Poliovirus type 2 was declared eradicated from the globe by the World Health Organization in 1999. When type 2 poliovirus was eliminated, many countries began using monovalent type 1 and type 3 vaccines: one vaccine for type 1 and another for type 3. As a consequence of this immunization strategy, population immunity to type 2 poliovirus declined. Not unexpectedly, there was an outbreak of type 2 poliovirus in Nigeria in 2006. The surprise was that the outbreak was caused by a poliovirus type 2 vaccine strain.
Before 2003, the year that Nigeria began a boycott of polio immunization, the trivalent polio vaccine was used. Immunization resumed with monovalent types 1 and 3 vaccine in 2004. Therefore the source of the VDPV type 2 is most likely the trivalent vaccine used before 2003.

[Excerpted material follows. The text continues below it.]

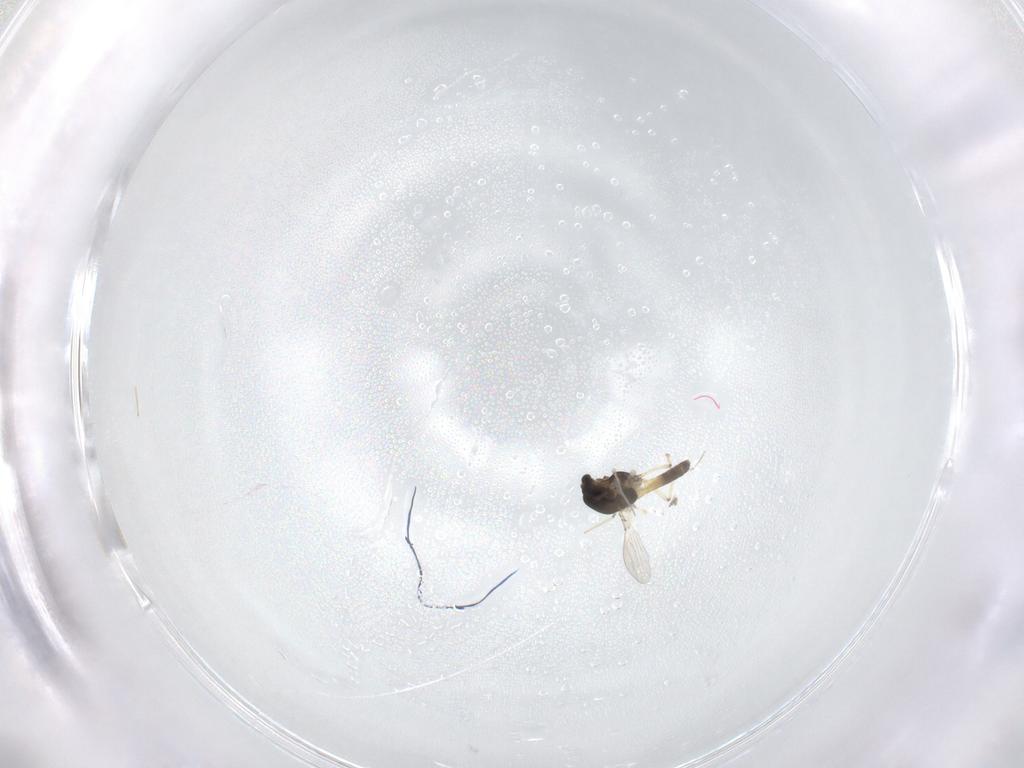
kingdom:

The press release at polioeradication.org announcing the bivalent vaccine proclaims:
Of the three wild polioviruses (known as types 1, 2 and 3), type 2 has not been seen anywhere in the world since 1999.

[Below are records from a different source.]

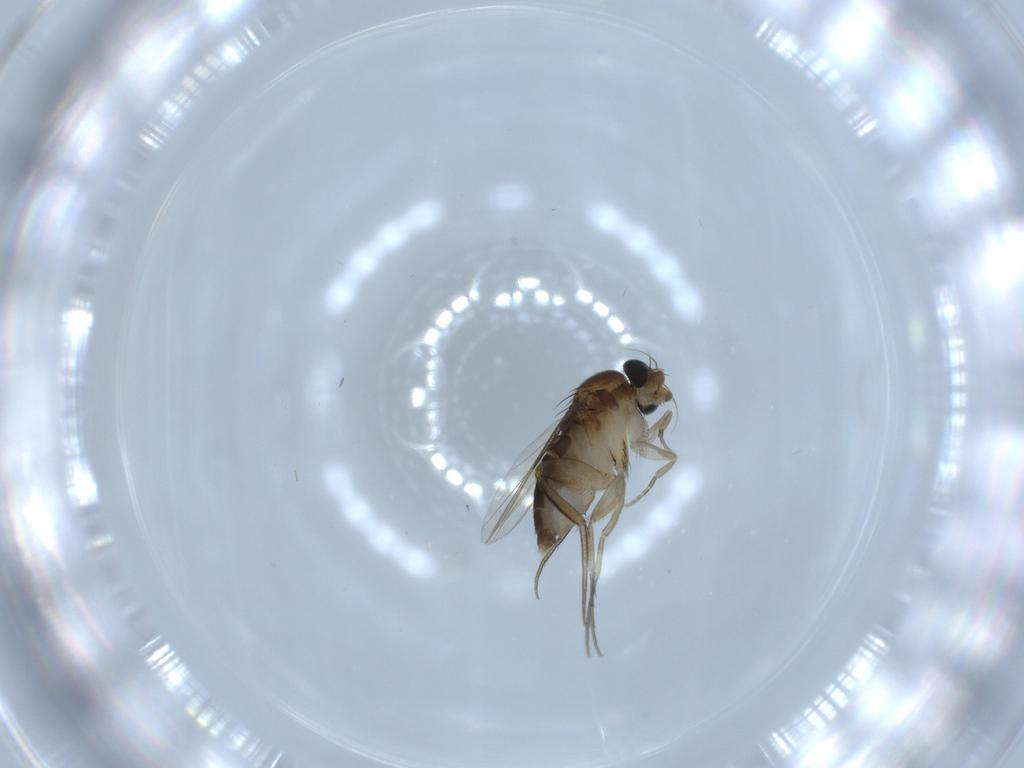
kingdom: Animalia
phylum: Arthropoda
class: Insecta
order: Diptera
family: Phoridae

The statement ignores the fact that there is vaccine-derived type 2 poliovirus in the world – and it can cause polio as well as ‘wild’ poliovirus. Such strains have been isolated in Nigeria as recently as October 2009. Why isn’t the type 2 vaccine being used in Afghanistan when it is very likely that vaccine-derived type 2 poliovirus is still circulating? Just because we haven’t isolated type 2 poliovirus recently doesn’t mean that it’s gone. No type 2 poliomyelitis was detected in 1999, yet the vaccine-derived virus was silently circulating in humans.
What will be the WHO response to an outbreak of type 2 polio in Afghanistan? They will probably deploy trivalent vaccine, as was done in Nigeria in 2006. But this approach will simply lead to another cycle of eradication and emergence of type 2 polio. It’s time to begin using inactivated poliovirus vaccine, which I’ve been dreaming about for some time.